### Task requirements
Rewrite the listing below, replacing every "pose" with "view" and leaving everything else unchanged.

### Stored records
---+---

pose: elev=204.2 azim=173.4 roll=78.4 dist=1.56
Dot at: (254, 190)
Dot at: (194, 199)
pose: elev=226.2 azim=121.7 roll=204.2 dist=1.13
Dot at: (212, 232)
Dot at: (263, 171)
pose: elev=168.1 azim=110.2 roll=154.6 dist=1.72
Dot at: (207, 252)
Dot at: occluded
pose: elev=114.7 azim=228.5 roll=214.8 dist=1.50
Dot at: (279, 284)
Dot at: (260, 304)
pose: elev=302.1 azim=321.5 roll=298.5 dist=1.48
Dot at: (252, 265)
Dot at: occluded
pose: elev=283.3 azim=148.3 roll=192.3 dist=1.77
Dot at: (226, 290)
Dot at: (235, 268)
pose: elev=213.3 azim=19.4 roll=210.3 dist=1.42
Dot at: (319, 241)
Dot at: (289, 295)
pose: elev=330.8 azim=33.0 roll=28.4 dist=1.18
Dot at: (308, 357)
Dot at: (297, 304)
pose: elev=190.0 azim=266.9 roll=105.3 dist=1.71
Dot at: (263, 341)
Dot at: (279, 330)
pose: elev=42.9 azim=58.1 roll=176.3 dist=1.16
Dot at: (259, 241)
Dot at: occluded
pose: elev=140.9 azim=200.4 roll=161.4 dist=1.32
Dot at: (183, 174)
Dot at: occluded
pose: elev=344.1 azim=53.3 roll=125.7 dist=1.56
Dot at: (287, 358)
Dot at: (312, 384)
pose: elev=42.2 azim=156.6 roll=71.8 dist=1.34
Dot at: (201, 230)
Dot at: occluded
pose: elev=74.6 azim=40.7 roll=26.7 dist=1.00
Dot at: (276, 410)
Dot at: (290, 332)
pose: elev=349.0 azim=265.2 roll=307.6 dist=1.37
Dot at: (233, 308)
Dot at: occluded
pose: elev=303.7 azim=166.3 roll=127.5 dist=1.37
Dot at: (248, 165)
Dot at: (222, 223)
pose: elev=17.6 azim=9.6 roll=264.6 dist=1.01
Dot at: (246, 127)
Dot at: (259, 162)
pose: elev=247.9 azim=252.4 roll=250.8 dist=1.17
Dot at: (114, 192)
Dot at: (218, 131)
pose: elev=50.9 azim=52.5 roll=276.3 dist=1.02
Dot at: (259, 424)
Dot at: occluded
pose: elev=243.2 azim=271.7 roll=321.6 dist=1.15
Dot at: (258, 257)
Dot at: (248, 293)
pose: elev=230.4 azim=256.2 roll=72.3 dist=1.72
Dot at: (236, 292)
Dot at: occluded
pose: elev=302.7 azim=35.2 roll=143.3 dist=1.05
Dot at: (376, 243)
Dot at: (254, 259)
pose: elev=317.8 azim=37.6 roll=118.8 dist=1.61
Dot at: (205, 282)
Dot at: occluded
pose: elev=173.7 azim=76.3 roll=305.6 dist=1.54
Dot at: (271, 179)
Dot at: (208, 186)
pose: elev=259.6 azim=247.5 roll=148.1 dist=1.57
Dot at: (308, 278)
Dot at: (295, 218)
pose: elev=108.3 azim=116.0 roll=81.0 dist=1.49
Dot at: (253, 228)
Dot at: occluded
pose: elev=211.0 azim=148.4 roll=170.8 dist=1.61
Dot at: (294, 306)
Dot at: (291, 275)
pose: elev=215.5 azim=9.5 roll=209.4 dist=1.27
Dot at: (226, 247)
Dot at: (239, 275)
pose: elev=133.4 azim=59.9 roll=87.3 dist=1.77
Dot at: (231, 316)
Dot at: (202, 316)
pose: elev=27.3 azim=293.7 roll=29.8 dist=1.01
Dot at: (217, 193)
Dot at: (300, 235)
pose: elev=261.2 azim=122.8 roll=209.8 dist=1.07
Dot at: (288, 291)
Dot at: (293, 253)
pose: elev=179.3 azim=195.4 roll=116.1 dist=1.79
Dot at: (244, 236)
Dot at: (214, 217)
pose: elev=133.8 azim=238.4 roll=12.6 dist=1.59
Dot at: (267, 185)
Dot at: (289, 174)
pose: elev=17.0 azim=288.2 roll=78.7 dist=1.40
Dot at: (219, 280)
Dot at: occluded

---+---

### Complete response
view: elev=204.2 azim=173.4 roll=78.4 dist=1.56
Dot at: (254, 190)
Dot at: (194, 199)
view: elev=226.2 azim=121.7 roll=204.2 dist=1.13
Dot at: (212, 232)
Dot at: (263, 171)
view: elev=168.1 azim=110.2 roll=154.6 dist=1.72
Dot at: (207, 252)
Dot at: occluded
view: elev=114.7 azim=228.5 roll=214.8 dist=1.50
Dot at: (279, 284)
Dot at: (260, 304)
view: elev=302.1 azim=321.5 roll=298.5 dist=1.48
Dot at: (252, 265)
Dot at: occluded
view: elev=283.3 azim=148.3 roll=192.3 dist=1.77
Dot at: (226, 290)
Dot at: (235, 268)
view: elev=213.3 azim=19.4 roll=210.3 dist=1.42
Dot at: (319, 241)
Dot at: (289, 295)
view: elev=330.8 azim=33.0 roll=28.4 dist=1.18
Dot at: (308, 357)
Dot at: (297, 304)
view: elev=190.0 azim=266.9 roll=105.3 dist=1.71
Dot at: (263, 341)
Dot at: (279, 330)
view: elev=42.9 azim=58.1 roll=176.3 dist=1.16
Dot at: (259, 241)
Dot at: occluded
view: elev=140.9 azim=200.4 roll=161.4 dist=1.32
Dot at: (183, 174)
Dot at: occluded
view: elev=344.1 azim=53.3 roll=125.7 dist=1.56
Dot at: (287, 358)
Dot at: (312, 384)
view: elev=42.2 azim=156.6 roll=71.8 dist=1.34
Dot at: (201, 230)
Dot at: occluded
view: elev=74.6 azim=40.7 roll=26.7 dist=1.00
Dot at: (276, 410)
Dot at: (290, 332)
view: elev=349.0 azim=265.2 roll=307.6 dist=1.37
Dot at: (233, 308)
Dot at: occluded
view: elev=303.7 azim=166.3 roll=127.5 dist=1.37
Dot at: (248, 165)
Dot at: (222, 223)
view: elev=17.6 azim=9.6 roll=264.6 dist=1.01
Dot at: (246, 127)
Dot at: (259, 162)
view: elev=247.9 azim=252.4 roll=250.8 dist=1.17
Dot at: (114, 192)
Dot at: (218, 131)
view: elev=50.9 azim=52.5 roll=276.3 dist=1.02
Dot at: (259, 424)
Dot at: occluded
view: elev=243.2 azim=271.7 roll=321.6 dist=1.15
Dot at: (258, 257)
Dot at: (248, 293)
view: elev=230.4 azim=256.2 roll=72.3 dist=1.72
Dot at: (236, 292)
Dot at: occluded
view: elev=302.7 azim=35.2 roll=143.3 dist=1.05
Dot at: (376, 243)
Dot at: (254, 259)
view: elev=317.8 azim=37.6 roll=118.8 dist=1.61
Dot at: (205, 282)
Dot at: occluded
view: elev=173.7 azim=76.3 roll=305.6 dist=1.54
Dot at: (271, 179)
Dot at: (208, 186)
view: elev=259.6 azim=247.5 roll=148.1 dist=1.57
Dot at: (308, 278)
Dot at: (295, 218)
view: elev=108.3 azim=116.0 roll=81.0 dist=1.49
Dot at: (253, 228)
Dot at: occluded
view: elev=211.0 azim=148.4 roll=170.8 dist=1.61
Dot at: (294, 306)
Dot at: (291, 275)
view: elev=215.5 azim=9.5 roll=209.4 dist=1.27
Dot at: (226, 247)
Dot at: (239, 275)
view: elev=133.4 azim=59.9 roll=87.3 dist=1.77
Dot at: (231, 316)
Dot at: (202, 316)
view: elev=27.3 azim=293.7 roll=29.8 dist=1.01
Dot at: (217, 193)
Dot at: (300, 235)
view: elev=261.2 azim=122.8 roll=209.8 dist=1.07
Dot at: (288, 291)
Dot at: (293, 253)
view: elev=179.3 azim=195.4 roll=116.1 dist=1.79
Dot at: (244, 236)
Dot at: (214, 217)
view: elev=133.8 azim=238.4 roll=12.6 dist=1.59
Dot at: (267, 185)
Dot at: (289, 174)
view: elev=17.0 azim=288.2 roll=78.7 dist=1.40
Dot at: (219, 280)
Dot at: occluded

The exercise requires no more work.